Rossi, presidente OMCeO Milano: “Paghiamo il clima di chiusura testimoniato dall’esito del referendum”
La Svizzera si chiude a riccio verso l’immigrazione lavorativa. I cittadini elvetici hanno espresso la loro opinione sulla questione attraverso un referendum passato con una maggioranza molto risicata: il 50,3 per cento. Da oggi i professionisti provenienti dall’estero (compresa l’Unione Europea) avranno più difficoltà a lavorare in territorio svizzero.
Il referendum era stato promosso dall’Unione Democratica di Centro e aveva come fine quello di contrastare il fenomeno del “dumping salariale”, ovvero quella corsa al ribasso nelle retribuzioni che avviene quando c’è troppa concorrenza tra lavoratori disposti a guadagnare poco pur di lavorare. I cittadini svizzeri hanno dunque accettato la modifica alla Costituzione federale per introdurre “tetti massimi annuali” relativi ai lavoratori provenienti dall’estero da far entrare in territorio svizzero.
Come se non bastasse, recentemente l’Ufficio Sanità ticinese ha stabilito che i GPS (Good Professional Standings), ovvero i documenti del Ministero della Salute che dovrebbero certificare la qualità dei camici bianchi che fanno richiesta per lavorare in territorio svizzero, non sono più sufficienti. Il motivo? Il governo italiano ha modificato i moduli autocertificativi e le informazioni in questo modo fornite non bastano a convincere le autorità svizzere a rilasciare le autorizzazioni ai medici. Tra chi è stato rispedito a casa e chi, invece, troverà le porte chiuse, sono 150 i professionisti sanitari italiani che non potranno lavorare in Svizzera.

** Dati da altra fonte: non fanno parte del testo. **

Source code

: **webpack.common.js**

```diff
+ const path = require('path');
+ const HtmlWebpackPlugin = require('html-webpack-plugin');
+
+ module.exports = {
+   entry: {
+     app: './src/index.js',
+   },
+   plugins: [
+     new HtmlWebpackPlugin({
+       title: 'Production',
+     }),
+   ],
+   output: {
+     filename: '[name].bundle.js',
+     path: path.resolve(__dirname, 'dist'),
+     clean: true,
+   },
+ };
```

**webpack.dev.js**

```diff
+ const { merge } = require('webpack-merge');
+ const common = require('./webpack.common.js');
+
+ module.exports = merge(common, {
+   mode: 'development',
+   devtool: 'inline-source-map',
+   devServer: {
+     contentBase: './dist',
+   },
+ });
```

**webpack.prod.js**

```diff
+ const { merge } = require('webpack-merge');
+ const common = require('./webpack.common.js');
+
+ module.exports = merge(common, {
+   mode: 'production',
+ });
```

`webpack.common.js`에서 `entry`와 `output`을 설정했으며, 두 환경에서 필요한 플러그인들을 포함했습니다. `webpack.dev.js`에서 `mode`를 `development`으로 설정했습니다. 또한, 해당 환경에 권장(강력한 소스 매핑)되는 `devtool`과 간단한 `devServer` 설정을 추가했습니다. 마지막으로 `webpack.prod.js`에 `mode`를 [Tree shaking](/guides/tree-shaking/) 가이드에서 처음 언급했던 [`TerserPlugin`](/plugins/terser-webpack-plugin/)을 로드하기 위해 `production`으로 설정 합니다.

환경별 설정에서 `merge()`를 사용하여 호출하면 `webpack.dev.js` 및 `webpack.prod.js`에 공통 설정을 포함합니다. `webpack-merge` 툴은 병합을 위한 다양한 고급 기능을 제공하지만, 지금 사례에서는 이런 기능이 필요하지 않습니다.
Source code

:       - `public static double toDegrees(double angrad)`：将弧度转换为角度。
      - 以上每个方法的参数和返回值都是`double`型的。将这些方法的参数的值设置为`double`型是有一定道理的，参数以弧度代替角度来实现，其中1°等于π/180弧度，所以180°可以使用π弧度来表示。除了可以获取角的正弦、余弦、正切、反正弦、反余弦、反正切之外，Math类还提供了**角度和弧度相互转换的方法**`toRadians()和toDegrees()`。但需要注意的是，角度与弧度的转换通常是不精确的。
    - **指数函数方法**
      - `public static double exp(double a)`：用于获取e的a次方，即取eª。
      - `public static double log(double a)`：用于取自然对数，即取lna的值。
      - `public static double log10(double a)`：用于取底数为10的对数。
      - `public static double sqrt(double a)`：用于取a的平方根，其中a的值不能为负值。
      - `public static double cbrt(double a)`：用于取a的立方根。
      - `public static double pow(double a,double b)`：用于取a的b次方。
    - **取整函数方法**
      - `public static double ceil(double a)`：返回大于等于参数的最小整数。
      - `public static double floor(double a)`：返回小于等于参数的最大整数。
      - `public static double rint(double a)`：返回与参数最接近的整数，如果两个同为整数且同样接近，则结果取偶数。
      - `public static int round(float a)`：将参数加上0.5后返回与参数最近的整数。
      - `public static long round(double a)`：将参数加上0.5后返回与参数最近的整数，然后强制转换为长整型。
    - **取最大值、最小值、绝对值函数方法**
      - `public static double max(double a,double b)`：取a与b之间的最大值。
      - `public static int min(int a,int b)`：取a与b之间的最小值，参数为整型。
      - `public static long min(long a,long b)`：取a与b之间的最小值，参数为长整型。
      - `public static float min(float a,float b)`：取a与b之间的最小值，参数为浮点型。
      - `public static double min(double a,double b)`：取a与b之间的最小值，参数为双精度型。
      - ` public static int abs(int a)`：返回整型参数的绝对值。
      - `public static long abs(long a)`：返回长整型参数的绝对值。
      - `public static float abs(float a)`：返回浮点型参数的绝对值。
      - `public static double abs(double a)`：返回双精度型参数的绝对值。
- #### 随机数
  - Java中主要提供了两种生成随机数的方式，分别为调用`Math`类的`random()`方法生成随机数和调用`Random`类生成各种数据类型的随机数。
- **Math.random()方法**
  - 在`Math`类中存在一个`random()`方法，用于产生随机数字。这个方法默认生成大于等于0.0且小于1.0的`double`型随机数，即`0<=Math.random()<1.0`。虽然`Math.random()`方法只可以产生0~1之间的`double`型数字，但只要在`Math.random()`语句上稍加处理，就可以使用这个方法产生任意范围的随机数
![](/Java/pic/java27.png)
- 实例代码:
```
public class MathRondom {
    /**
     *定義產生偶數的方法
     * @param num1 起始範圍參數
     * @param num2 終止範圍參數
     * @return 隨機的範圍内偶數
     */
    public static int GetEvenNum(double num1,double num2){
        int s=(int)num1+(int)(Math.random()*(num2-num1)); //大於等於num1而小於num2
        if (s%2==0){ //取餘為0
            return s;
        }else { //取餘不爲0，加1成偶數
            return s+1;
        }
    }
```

Sulla questione è intervenuto con forza il presidente dell’Ordine dei Medici-Chirurghi e degli Odontoiatri di Milano, Roberto Carlo Rossi, il quale afferma che “se da un lato non mi sento di criticare la scelta effettuata dalle autorità svizzere, dall’altro penso che questo atteggiamento sia da ricollegare alla volontà di chiudere le frontiere ai professionisti provenienti dai Paesi esteri”. Questi lavoratori risentirebbero dunque di un clima di ostilità che, sempre secondo Rossi, non pare comunque aver intaccato “l’ambiente lavorativo dei colleghi che hanno esercitato in territorio elvetico”, del quale ha invece “sempre sentito parlare in termini entusiastici”. Rossi ritiene dunque che la decisione di bloccare le autorizzazioni per i medici italiani nasca essenzialmente da questo tipo di sentimento popolare e che l’Ufficio Sanità non abbia fatto altro che trovare un modo “burocratico” per applicarlo. Rossi e l’OMCeO che presiede hanno subito fatto pressione nei confronti dell’Ufficio affinché la questione si risolva in maniera rapida e senza danni per i professionisti italiani.